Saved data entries
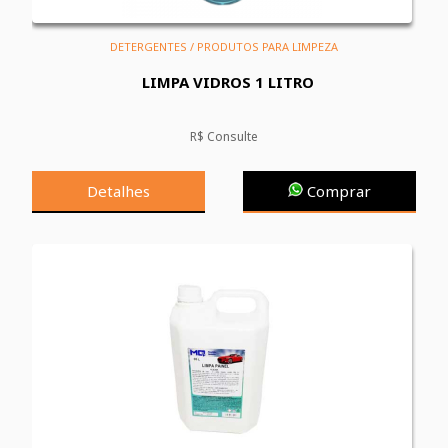
DETERGENTES / PRODUTOS PARA LIMPEZA
LIMPA VIDROS 1 LITRO
R$ Consulte
Detalhes
Comprar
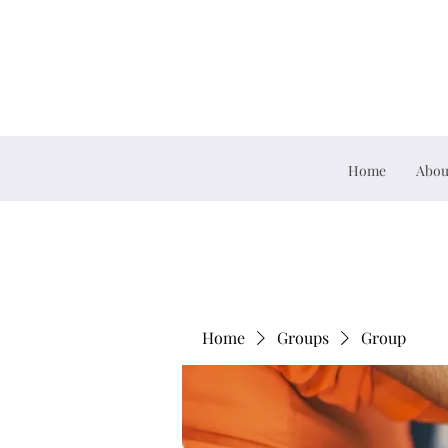
Home
Abou
Home
Groups
Group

• [What to work on] The entries above must be restated exactly in the answer, and the pictures left out.

• [Your solution]
DETERGENTES / PRODUTOS PARA LIMPEZA
LIMPA VIDROS 1 LITRO
R$ Consulte
Detalhes
Comprar
Home
Abou
Home
Groups
Group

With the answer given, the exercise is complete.